Gli AC/DC tornano con Black in Ice

Avranno anche qualche ruga in più e la pelle non distesissima come ai vecchi tempi, ma gli AC/DC restano sempre carismatici ed il loro sound sperimentale affascina ancora, anche le generazioni di oggi.

A distanza di otto anni dall’ultimo lavoro discografico, i figli musicali del periodo anni settanta/ ottanta tornano con un freschissimo e energico album dalle linee inconfondibili, tipiche di uno stile senza eguali.

Molti li hanno definiti come i pionieri del punk rock, altri li hanno inseriti nella categoria dell’heavy metal ed altri ancora li hanno promossi come satanisti di nuova generazione, per via della stridula sonorità di chitarre e corde vocali; ma gli AC/DC amano semplicemente definirsi una band rock.

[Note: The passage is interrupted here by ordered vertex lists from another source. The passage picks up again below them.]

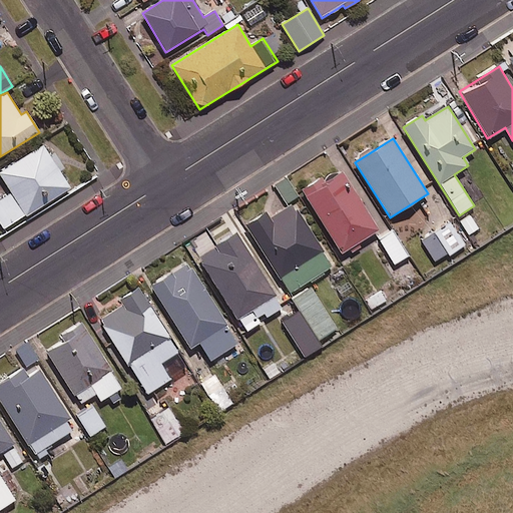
[(70,189),(44,145),(0,171),(0,174),(12,193),(0,200),(0,223),(3,228),(70,189)]
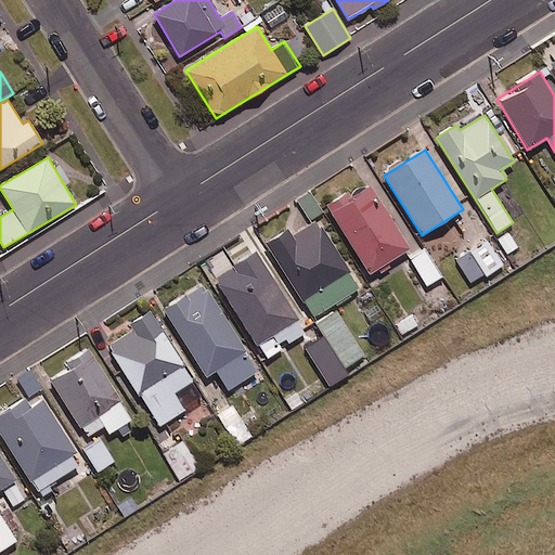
[(410,248),(366,181),(327,206),(370,273),(410,248)]
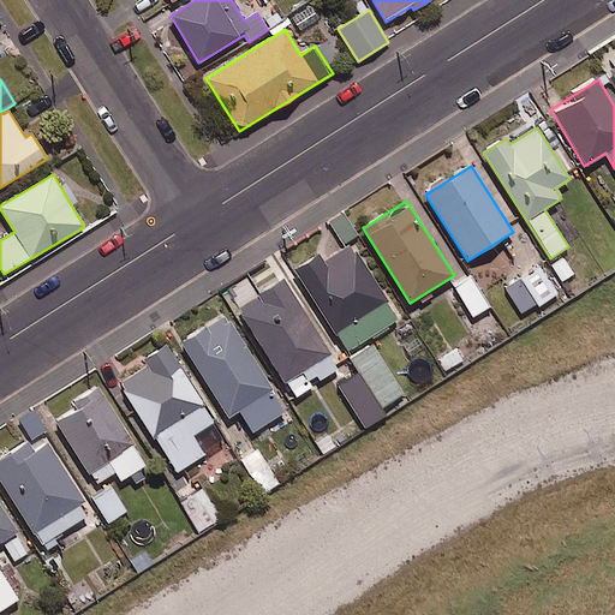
[(342,208),(328,216),(345,244),(358,236),(342,208)]
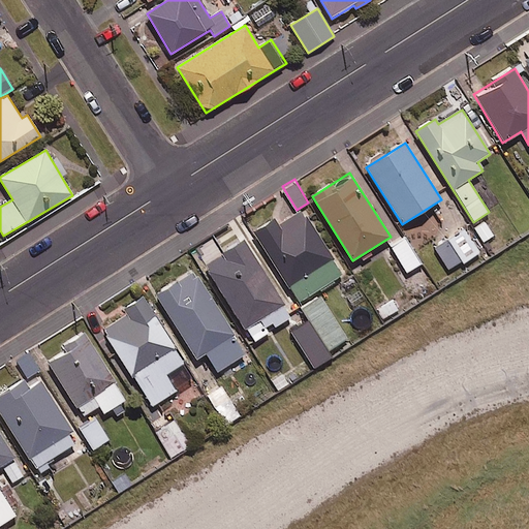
[(343,274),(303,211),(277,226),(274,221),(254,234),(298,303),(343,274)]
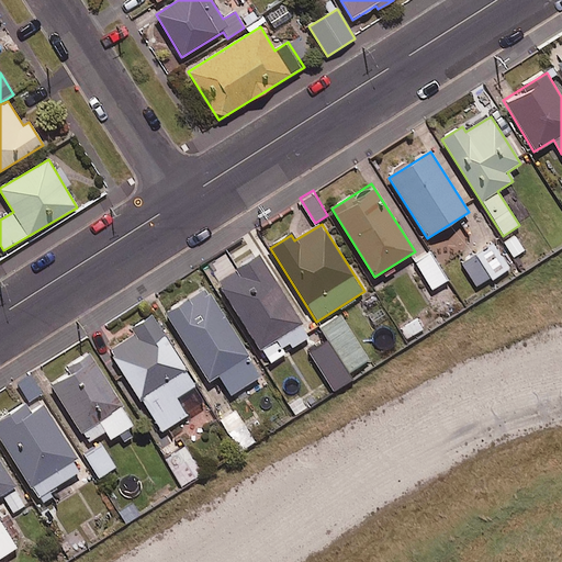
[(508,269),(494,245),(462,265),(476,289),(508,269)]
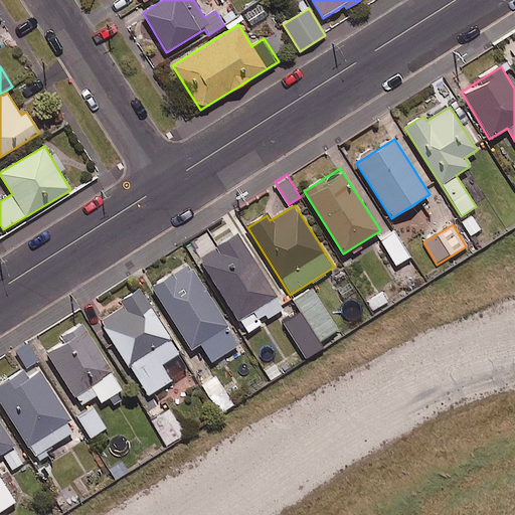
[(410,256),(393,230),(379,238),(396,265),(410,256)]
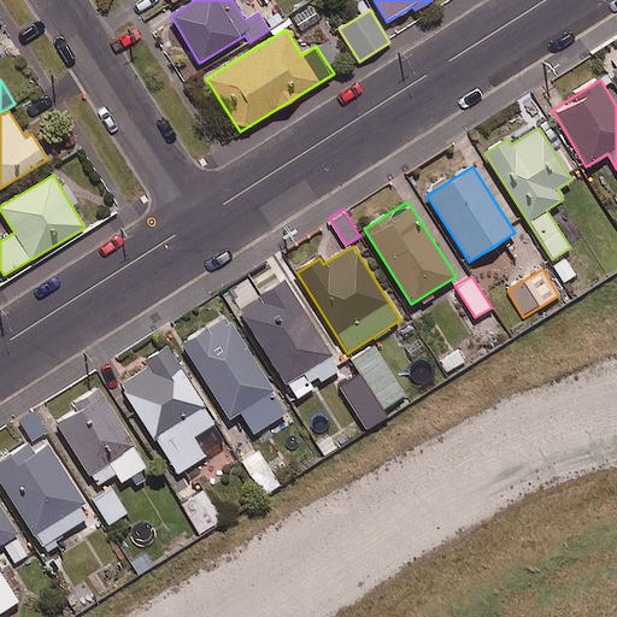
[(340,370),(285,280),(239,309),(294,399),(340,370)]
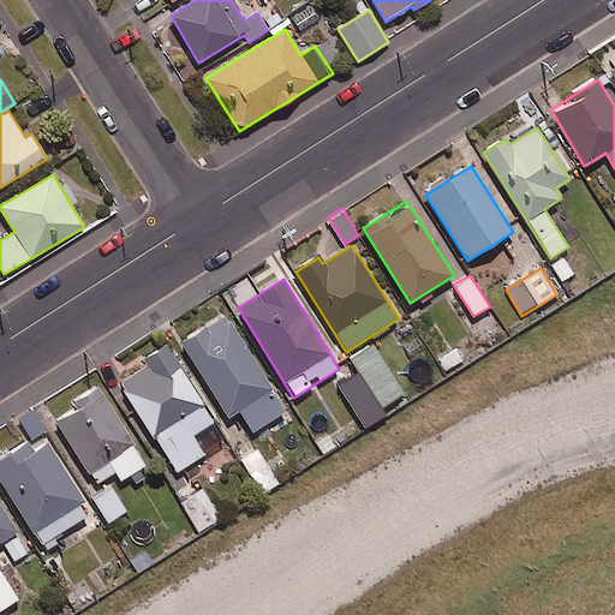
[(286,412),(227,316),(181,344),(227,418),(239,410),(254,433),(286,412)]
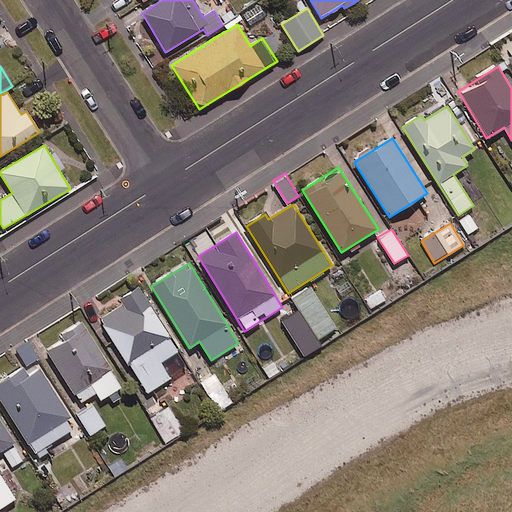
[(336,328),(310,287),(292,298),(318,339),(336,328)]
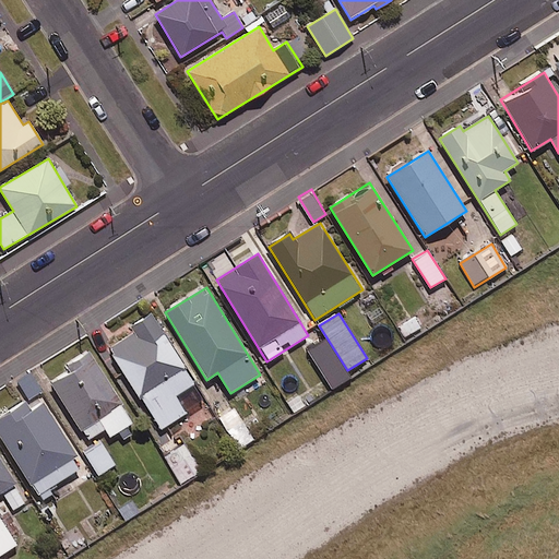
[(194,384),(151,314),(130,326),(133,332),(108,347),(159,430),(187,414),(176,395),(194,384)]
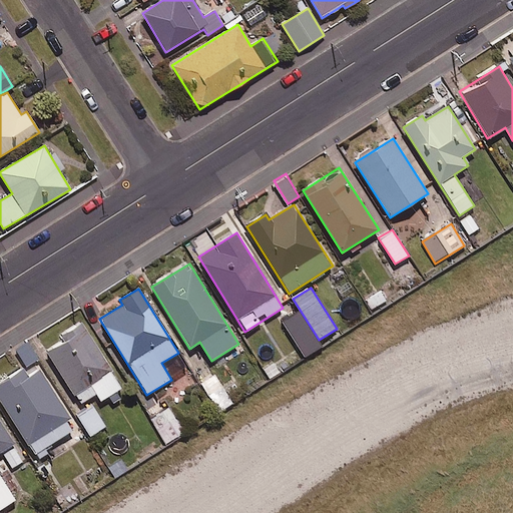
[(320,347),(299,312),(283,321),(304,357),(320,347)]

Il nuovo album degli AC/DC, dal titolo Black in Ice, è in arrivo e la trepidante attesa dei fans si concluderà a breve: è il 17 ottobre la data prevista per il lancio sul mercato del loro ultimo lavoro che, dal 28 agosto, è possibile assaporare con la track di lancio dal titolo Rock ‘ n Roll train.

Le sonorità sono inconfondibili ed inimitabili:
la batteria schioppettate e mai assente di Phil Rudd, le immancabili chitarre stridule di Angus e Malcom Young, e che dire dell’ ineffabile potenza vocale di Brian Johnson (frontman del gruppo dal 1980, anno della morte dell’ex cantante Bon Scott).

Il nuovo disco in uscita, è stato registrato al Warehouse Studio di Vancouver ed ha ricevuto l’onore di essere supervisionato da Brendan O’Brien, già produttore dei Pearl Jam, Bob Dylan, Aereosmith e tanti altri grandi artisti.

Sarà possibile assaporare lo “stridulo sound stradaiolo” dei AC/DC anche grazie all’ imminente pubblicazione del dvd No Bull: The Director’s Cut che offrirà la testimonianza dell’esibizione della band nel concerto del 1996 alla Plaza de Toros de Las Ventas di Madrid.